-------- The records --------

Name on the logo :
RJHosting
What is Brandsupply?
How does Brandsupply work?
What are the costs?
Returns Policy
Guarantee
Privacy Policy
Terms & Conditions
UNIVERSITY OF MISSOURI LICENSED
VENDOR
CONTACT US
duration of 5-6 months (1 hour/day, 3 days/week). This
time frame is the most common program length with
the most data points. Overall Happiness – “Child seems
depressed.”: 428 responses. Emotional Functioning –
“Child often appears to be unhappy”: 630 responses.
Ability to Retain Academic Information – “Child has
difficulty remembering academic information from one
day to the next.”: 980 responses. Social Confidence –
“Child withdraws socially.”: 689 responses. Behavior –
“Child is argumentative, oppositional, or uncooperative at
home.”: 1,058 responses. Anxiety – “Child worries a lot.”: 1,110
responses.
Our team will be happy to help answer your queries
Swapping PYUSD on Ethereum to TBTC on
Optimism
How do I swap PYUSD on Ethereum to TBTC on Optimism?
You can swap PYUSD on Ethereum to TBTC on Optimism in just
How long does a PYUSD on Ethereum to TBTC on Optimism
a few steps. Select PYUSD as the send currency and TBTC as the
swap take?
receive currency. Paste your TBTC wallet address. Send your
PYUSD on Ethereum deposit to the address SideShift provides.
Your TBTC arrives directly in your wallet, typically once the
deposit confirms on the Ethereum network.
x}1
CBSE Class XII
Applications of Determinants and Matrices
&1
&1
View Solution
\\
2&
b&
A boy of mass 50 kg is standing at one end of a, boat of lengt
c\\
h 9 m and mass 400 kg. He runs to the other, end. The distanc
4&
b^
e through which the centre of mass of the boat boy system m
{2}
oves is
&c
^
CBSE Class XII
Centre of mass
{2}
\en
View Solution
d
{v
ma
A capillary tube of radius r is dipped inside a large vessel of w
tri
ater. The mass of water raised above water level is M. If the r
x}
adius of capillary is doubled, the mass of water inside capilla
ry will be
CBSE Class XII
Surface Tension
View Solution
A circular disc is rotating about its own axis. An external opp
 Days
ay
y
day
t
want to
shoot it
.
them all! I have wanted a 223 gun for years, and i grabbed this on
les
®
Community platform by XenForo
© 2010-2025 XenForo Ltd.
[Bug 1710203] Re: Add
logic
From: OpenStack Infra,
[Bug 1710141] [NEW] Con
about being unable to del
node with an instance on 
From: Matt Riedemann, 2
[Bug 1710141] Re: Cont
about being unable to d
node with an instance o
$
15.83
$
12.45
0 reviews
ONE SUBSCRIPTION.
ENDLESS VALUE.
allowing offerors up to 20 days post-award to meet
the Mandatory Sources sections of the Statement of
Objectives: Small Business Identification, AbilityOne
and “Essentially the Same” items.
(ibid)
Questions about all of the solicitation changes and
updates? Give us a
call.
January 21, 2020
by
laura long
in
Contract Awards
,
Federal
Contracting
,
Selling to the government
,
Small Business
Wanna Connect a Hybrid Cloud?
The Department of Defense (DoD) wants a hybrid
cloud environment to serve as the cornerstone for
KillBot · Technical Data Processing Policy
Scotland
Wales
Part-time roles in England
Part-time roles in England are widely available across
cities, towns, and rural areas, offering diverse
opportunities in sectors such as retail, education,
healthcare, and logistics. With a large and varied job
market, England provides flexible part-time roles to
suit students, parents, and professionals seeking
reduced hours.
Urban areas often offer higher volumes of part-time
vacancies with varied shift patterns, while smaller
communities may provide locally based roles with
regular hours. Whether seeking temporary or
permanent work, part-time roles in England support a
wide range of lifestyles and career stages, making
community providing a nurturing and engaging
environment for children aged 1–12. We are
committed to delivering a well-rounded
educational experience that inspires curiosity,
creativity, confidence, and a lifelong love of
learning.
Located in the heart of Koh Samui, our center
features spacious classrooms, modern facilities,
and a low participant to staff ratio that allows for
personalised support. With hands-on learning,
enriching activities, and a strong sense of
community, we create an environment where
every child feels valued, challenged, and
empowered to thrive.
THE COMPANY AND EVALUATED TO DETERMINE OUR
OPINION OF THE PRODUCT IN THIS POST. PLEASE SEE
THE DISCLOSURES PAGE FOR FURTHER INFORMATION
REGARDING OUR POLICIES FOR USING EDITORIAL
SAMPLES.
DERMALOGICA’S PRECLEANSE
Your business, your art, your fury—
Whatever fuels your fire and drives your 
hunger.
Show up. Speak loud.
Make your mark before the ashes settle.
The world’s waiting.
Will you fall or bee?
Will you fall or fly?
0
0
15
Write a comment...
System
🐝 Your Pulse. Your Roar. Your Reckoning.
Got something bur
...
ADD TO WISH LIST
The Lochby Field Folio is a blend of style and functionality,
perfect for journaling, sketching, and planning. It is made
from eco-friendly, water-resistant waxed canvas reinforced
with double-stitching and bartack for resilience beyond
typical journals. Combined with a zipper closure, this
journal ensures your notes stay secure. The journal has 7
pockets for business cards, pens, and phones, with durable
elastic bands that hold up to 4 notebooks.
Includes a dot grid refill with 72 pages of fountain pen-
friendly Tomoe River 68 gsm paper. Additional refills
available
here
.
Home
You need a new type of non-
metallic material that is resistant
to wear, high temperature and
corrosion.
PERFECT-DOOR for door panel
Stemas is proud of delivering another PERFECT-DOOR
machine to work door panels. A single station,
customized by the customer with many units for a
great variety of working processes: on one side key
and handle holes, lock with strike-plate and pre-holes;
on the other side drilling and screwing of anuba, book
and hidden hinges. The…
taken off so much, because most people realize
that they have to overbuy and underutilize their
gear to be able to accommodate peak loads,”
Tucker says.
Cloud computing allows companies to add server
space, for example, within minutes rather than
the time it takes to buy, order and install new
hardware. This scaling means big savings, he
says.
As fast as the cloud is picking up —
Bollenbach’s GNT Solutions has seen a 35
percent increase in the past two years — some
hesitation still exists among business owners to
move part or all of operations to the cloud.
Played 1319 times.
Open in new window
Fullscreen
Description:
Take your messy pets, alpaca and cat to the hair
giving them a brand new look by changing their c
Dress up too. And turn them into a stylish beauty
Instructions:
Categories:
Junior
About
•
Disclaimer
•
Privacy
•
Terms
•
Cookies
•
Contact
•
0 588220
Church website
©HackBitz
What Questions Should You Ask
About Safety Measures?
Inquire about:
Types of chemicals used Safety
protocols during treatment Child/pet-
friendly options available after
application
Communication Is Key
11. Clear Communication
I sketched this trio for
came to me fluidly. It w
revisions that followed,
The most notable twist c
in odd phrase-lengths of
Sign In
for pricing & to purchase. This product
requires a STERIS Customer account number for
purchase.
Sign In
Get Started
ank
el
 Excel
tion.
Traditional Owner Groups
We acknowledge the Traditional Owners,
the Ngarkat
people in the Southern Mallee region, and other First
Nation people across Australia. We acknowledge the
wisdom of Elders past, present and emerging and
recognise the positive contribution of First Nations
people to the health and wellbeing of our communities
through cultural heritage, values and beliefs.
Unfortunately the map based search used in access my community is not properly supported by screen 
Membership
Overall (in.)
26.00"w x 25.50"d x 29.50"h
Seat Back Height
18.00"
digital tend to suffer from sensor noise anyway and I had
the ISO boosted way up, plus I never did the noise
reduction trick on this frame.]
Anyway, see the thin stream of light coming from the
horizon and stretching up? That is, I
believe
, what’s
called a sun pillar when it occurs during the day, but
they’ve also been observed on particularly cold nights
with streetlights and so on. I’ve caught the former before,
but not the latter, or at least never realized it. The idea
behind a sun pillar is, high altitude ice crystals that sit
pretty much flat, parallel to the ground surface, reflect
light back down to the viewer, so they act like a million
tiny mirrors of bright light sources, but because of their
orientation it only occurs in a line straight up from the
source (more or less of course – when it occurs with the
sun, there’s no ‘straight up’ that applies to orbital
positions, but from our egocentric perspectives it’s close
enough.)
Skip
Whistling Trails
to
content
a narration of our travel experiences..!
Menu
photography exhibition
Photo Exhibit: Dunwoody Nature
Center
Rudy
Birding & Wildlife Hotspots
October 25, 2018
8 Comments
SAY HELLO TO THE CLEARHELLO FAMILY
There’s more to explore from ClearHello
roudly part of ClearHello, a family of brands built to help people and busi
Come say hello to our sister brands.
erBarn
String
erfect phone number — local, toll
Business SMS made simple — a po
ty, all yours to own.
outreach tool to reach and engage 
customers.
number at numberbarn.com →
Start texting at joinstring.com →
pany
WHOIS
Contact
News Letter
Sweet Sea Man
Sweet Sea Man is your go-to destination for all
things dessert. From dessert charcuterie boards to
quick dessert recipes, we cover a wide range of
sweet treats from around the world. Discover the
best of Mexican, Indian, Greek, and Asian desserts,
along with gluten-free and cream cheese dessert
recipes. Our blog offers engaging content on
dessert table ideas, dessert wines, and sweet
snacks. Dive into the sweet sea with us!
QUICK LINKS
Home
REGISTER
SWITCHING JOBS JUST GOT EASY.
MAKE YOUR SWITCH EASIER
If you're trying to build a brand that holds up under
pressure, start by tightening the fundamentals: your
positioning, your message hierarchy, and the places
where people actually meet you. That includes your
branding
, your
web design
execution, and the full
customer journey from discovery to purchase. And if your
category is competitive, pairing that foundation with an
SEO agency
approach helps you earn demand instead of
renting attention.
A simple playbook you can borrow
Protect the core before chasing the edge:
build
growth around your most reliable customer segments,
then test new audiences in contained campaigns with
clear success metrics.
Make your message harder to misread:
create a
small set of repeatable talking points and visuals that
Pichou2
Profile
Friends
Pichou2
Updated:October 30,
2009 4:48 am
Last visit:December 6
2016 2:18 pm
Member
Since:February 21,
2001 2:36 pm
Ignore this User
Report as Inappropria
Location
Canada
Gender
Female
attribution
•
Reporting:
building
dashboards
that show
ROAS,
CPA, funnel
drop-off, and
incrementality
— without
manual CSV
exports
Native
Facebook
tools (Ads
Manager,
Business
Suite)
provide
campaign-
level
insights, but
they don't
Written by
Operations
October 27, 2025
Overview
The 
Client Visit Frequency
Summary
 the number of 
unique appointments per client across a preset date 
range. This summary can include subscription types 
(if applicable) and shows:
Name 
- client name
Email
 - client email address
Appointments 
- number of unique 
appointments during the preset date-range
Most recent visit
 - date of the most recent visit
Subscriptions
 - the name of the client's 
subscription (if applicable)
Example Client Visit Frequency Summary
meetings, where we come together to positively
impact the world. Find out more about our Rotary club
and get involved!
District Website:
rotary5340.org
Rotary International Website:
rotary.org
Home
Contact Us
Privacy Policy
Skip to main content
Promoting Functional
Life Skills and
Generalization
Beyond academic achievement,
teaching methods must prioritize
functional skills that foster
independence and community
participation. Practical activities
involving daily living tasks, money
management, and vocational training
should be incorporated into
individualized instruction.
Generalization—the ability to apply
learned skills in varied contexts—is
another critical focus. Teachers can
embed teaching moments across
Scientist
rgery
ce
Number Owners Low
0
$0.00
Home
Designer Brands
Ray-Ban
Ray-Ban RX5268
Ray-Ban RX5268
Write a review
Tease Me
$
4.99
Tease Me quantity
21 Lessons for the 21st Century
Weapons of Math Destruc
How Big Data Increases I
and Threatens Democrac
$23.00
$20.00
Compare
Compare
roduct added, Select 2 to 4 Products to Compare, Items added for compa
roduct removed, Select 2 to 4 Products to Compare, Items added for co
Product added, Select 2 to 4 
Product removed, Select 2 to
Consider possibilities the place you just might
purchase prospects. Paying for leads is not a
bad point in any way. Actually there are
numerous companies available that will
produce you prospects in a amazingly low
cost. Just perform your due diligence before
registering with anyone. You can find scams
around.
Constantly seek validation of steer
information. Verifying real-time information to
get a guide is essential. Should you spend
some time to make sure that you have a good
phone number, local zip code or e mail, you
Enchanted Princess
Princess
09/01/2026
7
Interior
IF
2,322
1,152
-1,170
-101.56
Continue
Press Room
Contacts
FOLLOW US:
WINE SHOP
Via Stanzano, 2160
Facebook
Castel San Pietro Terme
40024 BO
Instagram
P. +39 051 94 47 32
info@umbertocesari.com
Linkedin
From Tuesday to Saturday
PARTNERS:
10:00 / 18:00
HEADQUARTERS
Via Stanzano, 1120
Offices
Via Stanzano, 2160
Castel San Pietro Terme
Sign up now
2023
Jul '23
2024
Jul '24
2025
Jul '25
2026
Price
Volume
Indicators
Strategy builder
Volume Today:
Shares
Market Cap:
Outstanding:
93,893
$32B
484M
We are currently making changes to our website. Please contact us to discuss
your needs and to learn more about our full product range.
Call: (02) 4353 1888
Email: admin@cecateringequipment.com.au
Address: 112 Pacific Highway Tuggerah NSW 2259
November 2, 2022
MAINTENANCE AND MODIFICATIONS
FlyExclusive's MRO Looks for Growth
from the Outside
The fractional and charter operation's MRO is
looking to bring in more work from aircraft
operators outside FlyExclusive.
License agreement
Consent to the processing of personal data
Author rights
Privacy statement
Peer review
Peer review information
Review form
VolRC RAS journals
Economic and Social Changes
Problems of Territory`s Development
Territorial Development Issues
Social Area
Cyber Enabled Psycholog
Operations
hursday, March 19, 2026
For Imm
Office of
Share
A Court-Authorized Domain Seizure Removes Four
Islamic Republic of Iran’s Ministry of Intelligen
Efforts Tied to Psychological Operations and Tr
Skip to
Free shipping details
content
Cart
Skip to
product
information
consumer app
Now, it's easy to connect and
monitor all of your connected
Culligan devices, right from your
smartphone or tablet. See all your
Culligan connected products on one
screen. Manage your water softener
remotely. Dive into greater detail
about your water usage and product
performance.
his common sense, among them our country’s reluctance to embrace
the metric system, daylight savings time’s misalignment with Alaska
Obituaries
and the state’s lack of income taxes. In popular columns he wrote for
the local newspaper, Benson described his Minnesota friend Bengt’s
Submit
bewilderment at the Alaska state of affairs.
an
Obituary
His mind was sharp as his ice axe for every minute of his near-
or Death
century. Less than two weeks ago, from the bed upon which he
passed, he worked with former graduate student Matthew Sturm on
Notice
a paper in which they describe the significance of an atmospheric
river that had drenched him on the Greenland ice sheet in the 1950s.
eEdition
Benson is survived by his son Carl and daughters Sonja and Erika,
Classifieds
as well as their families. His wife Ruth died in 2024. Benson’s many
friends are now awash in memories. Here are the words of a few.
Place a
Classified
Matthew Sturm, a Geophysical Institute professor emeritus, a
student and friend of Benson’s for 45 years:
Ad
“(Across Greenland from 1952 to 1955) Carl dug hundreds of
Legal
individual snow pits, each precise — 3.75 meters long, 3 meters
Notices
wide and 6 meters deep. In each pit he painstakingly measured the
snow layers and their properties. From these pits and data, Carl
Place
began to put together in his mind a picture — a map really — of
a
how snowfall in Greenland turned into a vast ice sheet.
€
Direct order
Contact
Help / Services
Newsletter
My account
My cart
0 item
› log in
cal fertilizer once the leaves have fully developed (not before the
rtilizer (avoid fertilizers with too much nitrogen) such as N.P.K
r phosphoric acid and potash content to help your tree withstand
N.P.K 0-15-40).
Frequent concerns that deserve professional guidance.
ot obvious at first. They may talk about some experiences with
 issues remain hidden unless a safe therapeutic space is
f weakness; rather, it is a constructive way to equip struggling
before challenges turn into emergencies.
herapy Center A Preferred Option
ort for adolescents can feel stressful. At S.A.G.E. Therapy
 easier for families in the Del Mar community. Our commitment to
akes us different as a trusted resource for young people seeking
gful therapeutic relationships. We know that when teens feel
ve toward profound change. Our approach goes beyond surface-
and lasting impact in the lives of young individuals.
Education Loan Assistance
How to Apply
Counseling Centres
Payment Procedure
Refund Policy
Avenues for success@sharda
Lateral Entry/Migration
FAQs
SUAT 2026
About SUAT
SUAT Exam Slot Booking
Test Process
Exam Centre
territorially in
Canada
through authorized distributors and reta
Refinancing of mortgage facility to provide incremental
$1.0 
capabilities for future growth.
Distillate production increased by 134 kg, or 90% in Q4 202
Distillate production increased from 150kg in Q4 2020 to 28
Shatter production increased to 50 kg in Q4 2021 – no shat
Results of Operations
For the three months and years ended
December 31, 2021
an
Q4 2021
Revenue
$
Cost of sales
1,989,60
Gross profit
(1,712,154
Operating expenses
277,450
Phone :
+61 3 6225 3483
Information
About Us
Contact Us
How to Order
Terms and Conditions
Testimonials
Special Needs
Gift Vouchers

--------

Task to carry out: Write out exactly the lines above from the line with "Counseling Centres" through the line with "For the three months and years ended", both of them included, and leave out all other lines.

Exercise answer:
Counseling Centres
Payment Procedure
Refund Policy
Avenues for success@sharda
Lateral Entry/Migration
FAQs
SUAT 2026
About SUAT
SUAT Exam Slot Booking
Test Process
Exam Centre
territorially in
Canada
through authorized distributors and reta
Refinancing of mortgage facility to provide incremental
$1.0 
capabilities for future growth.
Distillate production increased by 134 kg, or 90% in Q4 202
Distillate production increased from 150kg in Q4 2020 to 28
Shatter production increased to 50 kg in Q4 2021 – no shat
Results of Operations
For the three months and years ended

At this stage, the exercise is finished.